> [Requirement]:
Line count for "Actually": tally the lines of the records below that contain it, and give only that number.

[Saved data entries]
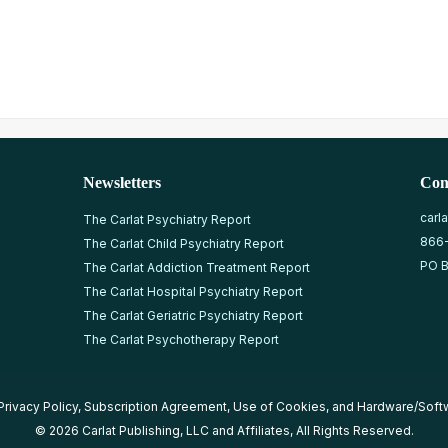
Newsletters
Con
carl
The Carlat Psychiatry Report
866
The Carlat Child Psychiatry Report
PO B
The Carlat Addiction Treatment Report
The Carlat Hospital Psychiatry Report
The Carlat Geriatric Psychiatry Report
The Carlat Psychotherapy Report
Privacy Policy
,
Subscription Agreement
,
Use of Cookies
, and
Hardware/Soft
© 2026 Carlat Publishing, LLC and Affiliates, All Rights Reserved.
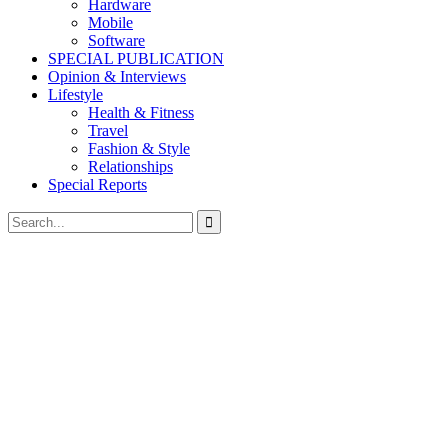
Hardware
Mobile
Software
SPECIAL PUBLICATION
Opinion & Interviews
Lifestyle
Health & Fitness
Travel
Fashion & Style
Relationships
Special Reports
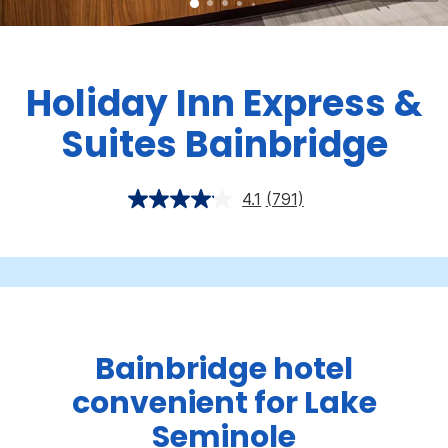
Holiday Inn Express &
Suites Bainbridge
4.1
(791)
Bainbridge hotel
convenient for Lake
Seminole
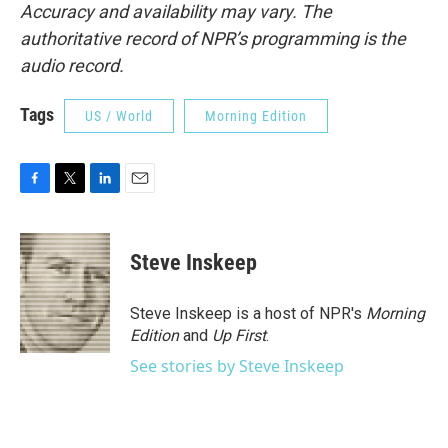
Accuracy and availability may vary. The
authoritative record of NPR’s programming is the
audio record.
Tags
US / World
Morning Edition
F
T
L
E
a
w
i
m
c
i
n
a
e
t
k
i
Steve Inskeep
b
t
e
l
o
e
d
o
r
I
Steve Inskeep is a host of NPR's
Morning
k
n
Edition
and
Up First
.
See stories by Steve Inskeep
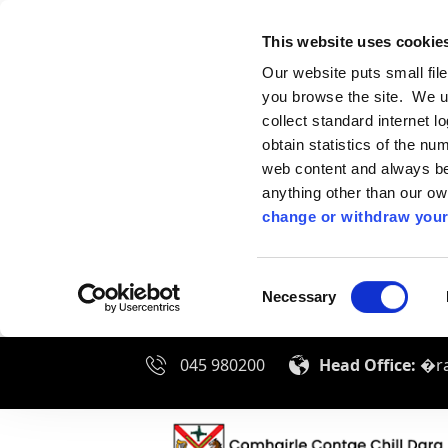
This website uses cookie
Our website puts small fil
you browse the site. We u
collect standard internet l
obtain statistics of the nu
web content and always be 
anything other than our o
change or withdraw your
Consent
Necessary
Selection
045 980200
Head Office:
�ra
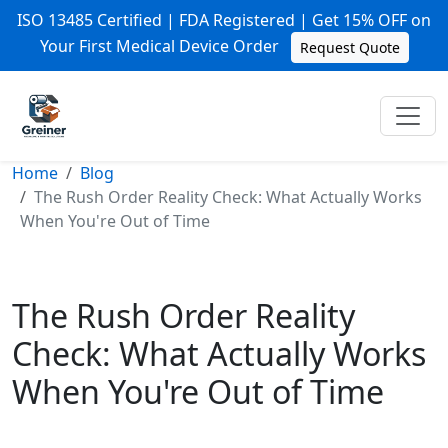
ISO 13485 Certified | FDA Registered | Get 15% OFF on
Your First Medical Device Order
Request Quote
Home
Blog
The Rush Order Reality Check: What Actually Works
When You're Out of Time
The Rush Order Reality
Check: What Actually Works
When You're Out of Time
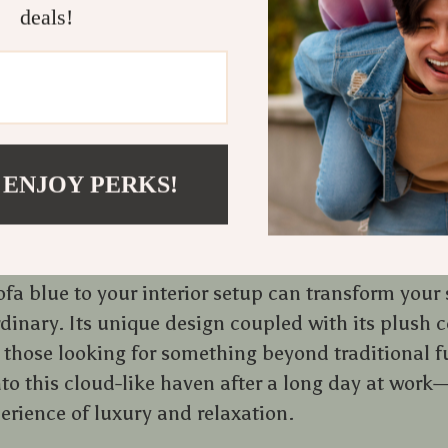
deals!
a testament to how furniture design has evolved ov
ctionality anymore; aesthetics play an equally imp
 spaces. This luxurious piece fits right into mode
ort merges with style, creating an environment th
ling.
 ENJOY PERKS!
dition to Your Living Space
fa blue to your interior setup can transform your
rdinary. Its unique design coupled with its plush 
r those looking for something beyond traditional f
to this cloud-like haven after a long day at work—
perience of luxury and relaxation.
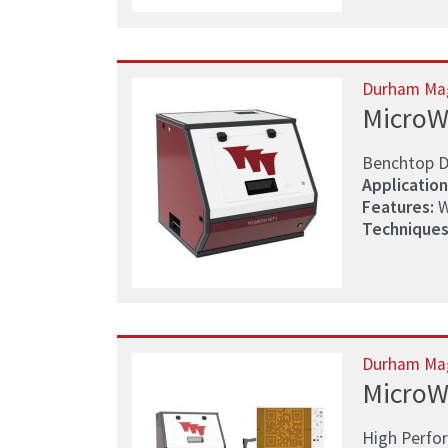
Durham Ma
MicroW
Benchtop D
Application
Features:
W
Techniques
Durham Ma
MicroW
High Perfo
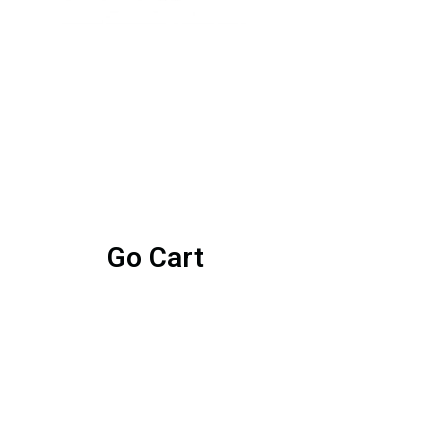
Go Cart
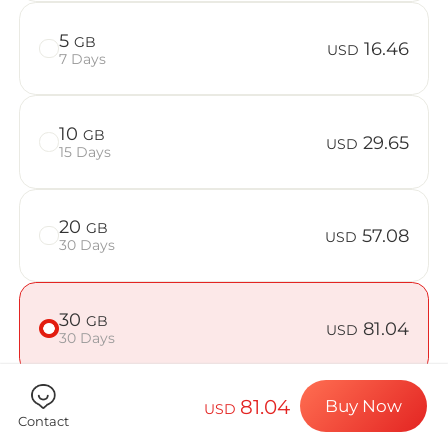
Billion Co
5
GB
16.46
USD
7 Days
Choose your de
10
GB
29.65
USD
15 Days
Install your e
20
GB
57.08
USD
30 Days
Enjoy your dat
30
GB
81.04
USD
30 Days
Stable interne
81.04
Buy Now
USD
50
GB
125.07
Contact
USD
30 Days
...
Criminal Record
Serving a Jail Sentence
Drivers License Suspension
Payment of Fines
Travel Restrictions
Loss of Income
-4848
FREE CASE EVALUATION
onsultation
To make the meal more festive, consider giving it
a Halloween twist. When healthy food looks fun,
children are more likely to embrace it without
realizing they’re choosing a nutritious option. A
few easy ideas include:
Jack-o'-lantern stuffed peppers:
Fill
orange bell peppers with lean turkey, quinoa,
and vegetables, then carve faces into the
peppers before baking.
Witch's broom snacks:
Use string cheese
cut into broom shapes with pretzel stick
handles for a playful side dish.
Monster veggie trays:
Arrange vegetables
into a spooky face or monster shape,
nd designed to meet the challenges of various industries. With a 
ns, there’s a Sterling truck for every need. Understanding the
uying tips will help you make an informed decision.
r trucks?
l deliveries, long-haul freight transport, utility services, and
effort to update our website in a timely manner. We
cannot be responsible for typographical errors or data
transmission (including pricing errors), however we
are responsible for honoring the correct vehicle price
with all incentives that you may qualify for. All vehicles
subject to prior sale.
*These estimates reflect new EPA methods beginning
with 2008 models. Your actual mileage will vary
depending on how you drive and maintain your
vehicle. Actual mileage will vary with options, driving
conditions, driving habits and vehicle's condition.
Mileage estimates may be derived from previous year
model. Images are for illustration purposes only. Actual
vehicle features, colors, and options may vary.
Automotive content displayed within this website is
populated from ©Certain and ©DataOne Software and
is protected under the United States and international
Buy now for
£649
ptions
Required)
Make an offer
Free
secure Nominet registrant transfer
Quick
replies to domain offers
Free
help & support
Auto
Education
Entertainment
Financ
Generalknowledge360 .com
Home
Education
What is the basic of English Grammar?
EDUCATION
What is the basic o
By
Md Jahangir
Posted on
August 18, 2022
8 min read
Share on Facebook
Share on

> [Response box]:
2